* EXERCISE OBJECTIVE:
Restate word for word the material below, starting at the line that contains "29: (405, 163, 18.67)" and stopping after the last line; skip pictures.

* RECORDS SHOWN:
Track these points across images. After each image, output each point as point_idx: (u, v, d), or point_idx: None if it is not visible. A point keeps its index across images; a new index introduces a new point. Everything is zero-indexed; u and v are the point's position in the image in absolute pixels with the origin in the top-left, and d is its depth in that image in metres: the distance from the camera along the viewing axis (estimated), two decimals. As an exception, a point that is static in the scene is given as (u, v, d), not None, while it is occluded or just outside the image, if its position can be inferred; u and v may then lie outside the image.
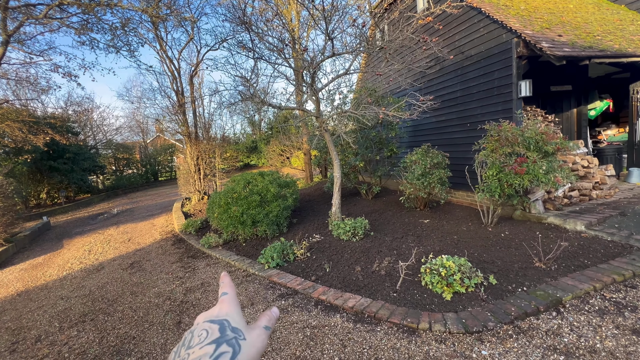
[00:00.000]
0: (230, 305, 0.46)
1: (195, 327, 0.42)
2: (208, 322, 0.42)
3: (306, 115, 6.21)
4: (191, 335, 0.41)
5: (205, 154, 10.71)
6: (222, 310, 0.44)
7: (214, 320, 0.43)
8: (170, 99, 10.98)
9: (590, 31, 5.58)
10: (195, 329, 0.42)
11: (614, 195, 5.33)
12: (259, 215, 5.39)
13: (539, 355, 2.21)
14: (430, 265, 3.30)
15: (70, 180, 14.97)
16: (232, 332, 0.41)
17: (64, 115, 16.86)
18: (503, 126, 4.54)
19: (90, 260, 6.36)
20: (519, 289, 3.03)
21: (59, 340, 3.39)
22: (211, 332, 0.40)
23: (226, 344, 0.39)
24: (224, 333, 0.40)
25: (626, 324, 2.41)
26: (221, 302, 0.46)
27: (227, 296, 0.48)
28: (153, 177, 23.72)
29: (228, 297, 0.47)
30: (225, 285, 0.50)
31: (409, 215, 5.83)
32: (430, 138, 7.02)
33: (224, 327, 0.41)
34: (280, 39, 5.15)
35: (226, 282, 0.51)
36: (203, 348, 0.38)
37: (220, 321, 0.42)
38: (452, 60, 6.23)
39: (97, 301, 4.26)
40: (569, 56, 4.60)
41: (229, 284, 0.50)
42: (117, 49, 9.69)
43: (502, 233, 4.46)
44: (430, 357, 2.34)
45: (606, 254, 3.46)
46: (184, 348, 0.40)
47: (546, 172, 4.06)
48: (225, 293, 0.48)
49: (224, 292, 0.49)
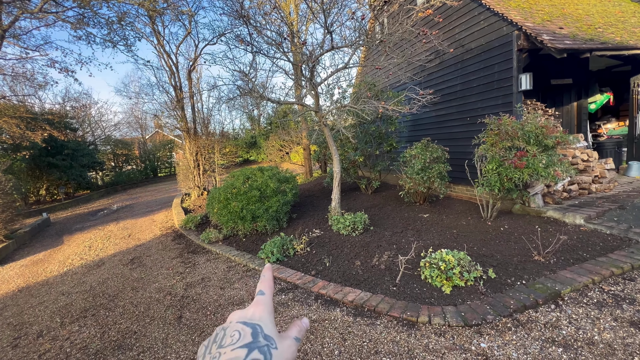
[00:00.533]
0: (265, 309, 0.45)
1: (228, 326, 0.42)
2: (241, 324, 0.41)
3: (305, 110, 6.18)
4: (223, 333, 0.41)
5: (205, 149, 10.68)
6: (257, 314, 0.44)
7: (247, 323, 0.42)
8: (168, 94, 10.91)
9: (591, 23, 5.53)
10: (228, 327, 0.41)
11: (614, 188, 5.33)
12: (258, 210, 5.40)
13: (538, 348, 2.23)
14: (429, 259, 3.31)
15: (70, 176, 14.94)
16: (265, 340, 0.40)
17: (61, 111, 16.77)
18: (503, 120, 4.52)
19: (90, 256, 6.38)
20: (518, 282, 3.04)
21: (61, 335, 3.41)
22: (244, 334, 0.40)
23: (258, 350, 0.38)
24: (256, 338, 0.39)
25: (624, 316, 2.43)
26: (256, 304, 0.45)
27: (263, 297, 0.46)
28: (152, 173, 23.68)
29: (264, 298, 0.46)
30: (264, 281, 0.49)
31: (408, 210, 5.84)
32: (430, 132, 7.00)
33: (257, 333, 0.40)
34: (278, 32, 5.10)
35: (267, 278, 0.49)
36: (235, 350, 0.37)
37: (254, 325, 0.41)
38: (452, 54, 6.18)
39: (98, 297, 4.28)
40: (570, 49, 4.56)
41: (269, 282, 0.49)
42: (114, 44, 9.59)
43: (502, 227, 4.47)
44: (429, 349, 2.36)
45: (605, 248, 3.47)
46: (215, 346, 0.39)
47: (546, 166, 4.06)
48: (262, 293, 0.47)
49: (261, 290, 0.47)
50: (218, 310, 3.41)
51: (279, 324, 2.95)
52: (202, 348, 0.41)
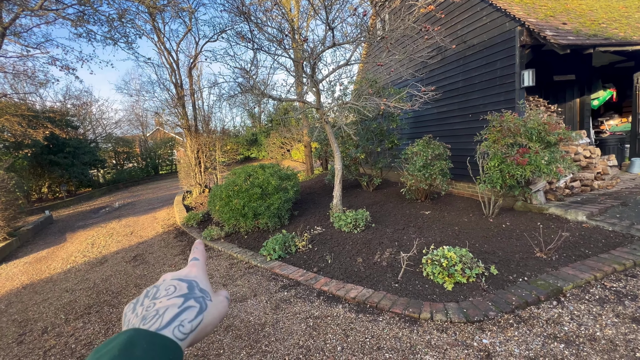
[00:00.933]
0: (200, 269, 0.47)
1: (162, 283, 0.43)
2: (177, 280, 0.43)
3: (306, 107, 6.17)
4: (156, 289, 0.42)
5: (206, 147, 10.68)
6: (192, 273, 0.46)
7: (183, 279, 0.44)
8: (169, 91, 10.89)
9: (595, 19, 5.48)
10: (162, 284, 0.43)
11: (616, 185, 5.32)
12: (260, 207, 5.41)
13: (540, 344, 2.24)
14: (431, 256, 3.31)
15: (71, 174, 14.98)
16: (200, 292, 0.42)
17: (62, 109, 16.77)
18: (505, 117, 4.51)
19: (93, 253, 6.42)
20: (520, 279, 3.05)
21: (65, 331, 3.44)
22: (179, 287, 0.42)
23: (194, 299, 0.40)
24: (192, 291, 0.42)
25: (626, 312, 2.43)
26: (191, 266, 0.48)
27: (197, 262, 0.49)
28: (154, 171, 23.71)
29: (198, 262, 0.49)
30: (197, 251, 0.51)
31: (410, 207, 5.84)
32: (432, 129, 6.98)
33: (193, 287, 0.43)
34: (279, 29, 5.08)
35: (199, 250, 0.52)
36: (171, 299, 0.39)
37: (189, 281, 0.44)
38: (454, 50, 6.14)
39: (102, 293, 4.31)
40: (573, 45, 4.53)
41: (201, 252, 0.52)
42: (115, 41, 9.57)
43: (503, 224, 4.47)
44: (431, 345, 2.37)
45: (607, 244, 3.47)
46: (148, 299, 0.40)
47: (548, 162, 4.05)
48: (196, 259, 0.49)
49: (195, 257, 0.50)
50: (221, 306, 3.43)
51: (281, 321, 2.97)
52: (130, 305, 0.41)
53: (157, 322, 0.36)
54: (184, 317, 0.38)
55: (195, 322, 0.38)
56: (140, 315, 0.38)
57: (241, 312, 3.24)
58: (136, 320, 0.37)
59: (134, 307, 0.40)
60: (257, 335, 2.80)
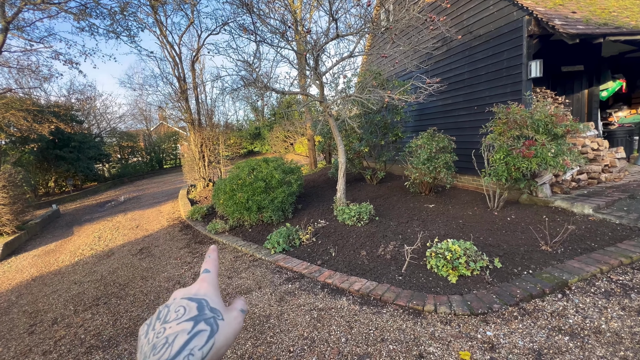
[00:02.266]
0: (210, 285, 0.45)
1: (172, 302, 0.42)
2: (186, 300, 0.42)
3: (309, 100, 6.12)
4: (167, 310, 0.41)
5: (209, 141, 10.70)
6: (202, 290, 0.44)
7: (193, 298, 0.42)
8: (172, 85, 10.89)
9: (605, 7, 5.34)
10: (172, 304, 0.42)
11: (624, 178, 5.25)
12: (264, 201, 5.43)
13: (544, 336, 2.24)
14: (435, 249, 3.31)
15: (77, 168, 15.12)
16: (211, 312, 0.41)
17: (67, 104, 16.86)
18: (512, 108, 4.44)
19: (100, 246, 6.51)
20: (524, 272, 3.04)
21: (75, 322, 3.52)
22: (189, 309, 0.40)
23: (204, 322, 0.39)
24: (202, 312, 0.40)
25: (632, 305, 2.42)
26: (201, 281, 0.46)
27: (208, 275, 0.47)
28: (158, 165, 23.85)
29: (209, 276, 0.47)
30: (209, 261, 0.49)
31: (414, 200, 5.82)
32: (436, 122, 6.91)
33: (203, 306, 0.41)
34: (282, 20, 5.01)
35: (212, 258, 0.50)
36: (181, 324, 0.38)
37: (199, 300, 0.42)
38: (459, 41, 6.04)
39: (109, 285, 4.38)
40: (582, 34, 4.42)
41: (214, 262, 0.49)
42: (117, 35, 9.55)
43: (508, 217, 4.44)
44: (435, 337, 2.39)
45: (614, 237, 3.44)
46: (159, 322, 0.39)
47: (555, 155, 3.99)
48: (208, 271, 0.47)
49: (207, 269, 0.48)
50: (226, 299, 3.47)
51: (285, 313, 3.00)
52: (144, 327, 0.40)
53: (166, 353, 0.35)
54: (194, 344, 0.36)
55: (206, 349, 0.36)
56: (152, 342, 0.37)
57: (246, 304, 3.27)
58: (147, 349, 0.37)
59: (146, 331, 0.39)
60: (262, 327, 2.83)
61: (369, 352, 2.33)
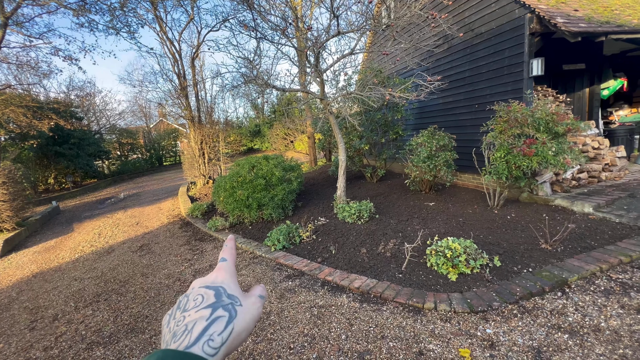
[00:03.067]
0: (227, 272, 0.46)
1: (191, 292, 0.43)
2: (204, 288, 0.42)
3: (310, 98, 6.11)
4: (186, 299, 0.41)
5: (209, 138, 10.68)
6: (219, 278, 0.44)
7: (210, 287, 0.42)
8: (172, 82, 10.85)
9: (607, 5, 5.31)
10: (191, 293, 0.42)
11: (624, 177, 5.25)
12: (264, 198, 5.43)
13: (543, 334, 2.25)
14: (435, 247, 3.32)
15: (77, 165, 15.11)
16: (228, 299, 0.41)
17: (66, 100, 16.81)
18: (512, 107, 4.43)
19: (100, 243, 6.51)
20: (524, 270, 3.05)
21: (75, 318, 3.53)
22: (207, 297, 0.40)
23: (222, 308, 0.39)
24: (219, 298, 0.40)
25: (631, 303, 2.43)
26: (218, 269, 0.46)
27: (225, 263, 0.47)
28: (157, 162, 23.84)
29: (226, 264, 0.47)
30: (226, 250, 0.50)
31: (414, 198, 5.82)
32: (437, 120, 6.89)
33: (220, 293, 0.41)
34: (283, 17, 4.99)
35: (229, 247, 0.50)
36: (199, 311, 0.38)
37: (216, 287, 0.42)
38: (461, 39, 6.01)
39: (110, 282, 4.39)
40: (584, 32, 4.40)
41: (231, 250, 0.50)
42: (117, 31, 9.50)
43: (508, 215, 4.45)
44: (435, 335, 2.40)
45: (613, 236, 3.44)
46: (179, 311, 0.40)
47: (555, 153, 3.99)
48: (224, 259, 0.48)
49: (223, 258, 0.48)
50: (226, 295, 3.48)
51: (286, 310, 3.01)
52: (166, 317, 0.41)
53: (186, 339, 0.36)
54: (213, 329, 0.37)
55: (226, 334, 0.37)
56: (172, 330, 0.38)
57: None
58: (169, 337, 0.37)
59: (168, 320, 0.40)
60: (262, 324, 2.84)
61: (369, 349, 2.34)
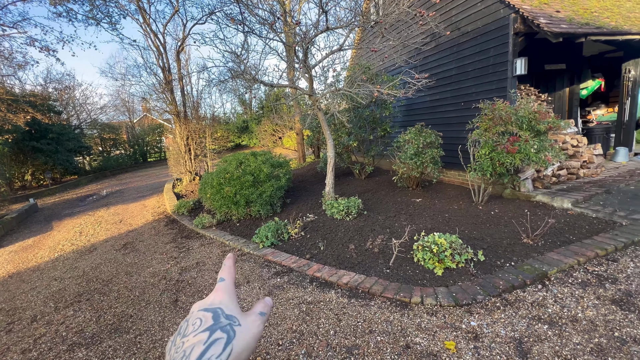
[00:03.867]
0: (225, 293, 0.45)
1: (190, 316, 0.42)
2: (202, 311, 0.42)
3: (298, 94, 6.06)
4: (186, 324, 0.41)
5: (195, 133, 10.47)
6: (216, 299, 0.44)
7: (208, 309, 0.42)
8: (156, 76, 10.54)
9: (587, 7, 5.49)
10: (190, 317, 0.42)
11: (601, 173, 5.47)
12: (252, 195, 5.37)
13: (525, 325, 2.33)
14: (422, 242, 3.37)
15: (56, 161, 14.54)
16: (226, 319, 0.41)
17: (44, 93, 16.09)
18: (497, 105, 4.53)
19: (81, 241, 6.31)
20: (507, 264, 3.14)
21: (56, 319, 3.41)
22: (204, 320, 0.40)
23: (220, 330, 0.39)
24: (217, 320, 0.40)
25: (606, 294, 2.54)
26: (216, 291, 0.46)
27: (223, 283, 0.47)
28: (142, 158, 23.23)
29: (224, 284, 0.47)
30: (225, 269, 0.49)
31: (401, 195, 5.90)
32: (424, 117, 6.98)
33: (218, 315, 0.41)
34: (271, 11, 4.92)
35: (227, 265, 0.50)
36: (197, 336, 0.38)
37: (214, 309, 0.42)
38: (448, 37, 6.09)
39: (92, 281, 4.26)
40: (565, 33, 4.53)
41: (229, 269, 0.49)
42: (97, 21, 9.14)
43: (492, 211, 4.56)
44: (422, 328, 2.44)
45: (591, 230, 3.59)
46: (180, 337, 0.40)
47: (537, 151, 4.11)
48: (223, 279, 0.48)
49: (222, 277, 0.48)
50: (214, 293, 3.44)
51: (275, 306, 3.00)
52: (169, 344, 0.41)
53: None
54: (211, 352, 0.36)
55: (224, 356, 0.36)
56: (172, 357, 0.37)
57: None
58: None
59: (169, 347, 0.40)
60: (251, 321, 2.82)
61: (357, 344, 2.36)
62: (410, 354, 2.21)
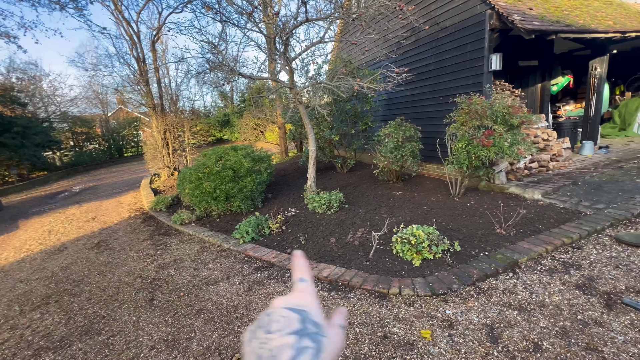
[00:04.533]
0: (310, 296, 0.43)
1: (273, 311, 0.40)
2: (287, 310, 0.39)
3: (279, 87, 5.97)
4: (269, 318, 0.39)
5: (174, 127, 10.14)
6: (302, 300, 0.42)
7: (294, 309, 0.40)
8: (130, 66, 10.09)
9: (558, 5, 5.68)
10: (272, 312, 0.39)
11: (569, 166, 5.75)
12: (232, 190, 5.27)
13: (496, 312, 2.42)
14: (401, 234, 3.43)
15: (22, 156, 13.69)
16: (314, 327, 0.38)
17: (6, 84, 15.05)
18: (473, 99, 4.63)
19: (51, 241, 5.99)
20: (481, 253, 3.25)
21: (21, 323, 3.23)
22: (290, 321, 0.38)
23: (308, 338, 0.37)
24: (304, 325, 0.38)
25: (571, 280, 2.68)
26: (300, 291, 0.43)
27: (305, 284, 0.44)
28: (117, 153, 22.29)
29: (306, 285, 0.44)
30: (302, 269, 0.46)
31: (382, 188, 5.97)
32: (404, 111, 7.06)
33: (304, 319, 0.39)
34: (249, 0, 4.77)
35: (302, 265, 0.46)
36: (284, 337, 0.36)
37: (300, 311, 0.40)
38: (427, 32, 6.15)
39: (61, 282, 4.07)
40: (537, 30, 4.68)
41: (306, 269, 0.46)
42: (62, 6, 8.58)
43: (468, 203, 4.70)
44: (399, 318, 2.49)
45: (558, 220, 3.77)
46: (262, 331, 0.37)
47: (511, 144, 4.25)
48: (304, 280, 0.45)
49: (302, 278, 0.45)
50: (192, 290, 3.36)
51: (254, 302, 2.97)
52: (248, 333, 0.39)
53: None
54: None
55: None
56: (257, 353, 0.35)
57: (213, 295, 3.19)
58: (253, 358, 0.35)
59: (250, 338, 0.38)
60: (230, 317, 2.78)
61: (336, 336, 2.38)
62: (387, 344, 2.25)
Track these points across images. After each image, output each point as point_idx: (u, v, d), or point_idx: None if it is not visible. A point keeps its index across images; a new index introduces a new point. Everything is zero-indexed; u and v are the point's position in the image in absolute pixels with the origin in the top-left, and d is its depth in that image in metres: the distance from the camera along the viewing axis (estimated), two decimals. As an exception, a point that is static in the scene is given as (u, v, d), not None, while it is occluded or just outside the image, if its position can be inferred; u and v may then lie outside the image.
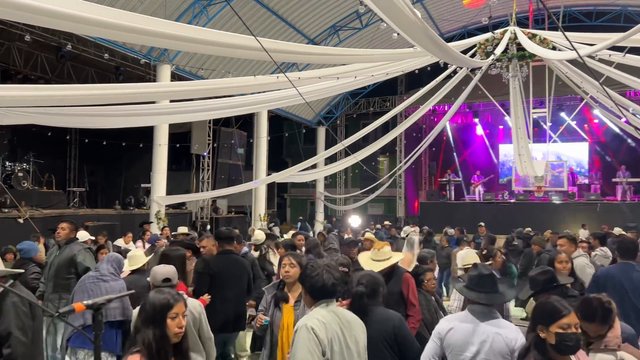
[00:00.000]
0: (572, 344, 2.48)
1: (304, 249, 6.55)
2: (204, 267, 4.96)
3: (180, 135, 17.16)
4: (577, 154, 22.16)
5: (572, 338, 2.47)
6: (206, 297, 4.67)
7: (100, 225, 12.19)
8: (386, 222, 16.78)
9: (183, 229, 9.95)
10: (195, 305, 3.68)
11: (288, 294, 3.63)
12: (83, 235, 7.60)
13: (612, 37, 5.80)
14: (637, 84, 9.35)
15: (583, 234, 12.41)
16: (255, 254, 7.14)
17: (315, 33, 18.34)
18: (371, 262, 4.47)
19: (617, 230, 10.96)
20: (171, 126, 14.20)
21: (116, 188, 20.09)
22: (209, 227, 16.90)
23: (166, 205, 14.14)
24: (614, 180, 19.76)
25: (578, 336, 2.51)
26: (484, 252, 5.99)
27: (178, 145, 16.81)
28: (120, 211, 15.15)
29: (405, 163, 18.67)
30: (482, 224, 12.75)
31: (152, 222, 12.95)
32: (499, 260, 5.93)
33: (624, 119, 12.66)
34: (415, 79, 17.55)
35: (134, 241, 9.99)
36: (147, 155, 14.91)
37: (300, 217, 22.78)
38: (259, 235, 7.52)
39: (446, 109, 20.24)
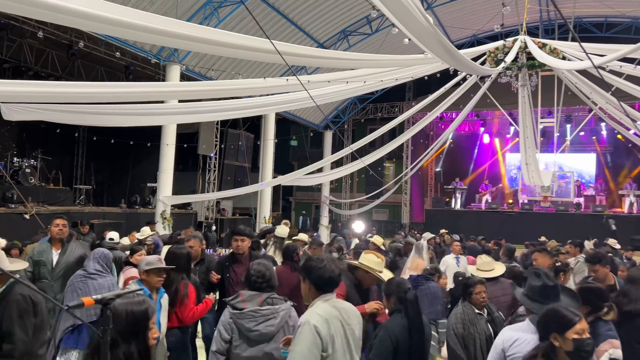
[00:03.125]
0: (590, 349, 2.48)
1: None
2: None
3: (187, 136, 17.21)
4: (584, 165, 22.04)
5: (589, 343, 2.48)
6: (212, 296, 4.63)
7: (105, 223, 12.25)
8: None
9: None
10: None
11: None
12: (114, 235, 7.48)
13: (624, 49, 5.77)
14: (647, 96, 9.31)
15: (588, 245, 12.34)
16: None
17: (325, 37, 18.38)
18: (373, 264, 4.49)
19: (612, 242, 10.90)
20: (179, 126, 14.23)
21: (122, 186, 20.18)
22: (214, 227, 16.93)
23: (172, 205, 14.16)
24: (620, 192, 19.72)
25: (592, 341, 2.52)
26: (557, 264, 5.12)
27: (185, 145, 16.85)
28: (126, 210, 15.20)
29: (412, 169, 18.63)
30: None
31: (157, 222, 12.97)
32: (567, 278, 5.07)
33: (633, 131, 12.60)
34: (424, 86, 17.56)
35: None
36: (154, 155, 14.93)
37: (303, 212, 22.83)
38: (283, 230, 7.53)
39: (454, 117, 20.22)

* SOLUTION TO THE EXERCISE:
29: (405, 163, 18.67)
30: (482, 224, 12.75)
31: (152, 222, 12.95)
32: (499, 260, 5.93)
33: (624, 119, 12.66)
34: (415, 79, 17.55)
35: (134, 241, 9.99)
36: (147, 155, 14.91)
37: (300, 217, 22.78)
38: (259, 235, 7.52)
39: (446, 109, 20.24)
[00:03.125]
0: (590, 349, 2.48)
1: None
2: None
3: (187, 136, 17.21)
4: (584, 165, 22.04)
5: (589, 343, 2.48)
6: (212, 296, 4.63)
7: (105, 223, 12.25)
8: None
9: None
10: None
11: None
12: (114, 235, 7.48)
13: (624, 49, 5.77)
14: (647, 96, 9.31)
15: (588, 245, 12.34)
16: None
17: (325, 37, 18.38)
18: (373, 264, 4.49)
19: (612, 242, 10.90)
20: (179, 126, 14.23)
21: (122, 186, 20.18)
22: (214, 227, 16.93)
23: (172, 205, 14.16)
24: (620, 192, 19.72)
25: (592, 341, 2.52)
26: (557, 264, 5.12)
27: (185, 145, 16.85)
28: (126, 210, 15.20)
29: (412, 169, 18.63)
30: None
31: (157, 222, 12.97)
32: (567, 278, 5.07)
33: (633, 131, 12.60)
34: (424, 86, 17.56)
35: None
36: (154, 155, 14.93)
37: (303, 212, 22.83)
38: (283, 230, 7.53)
39: (454, 117, 20.22)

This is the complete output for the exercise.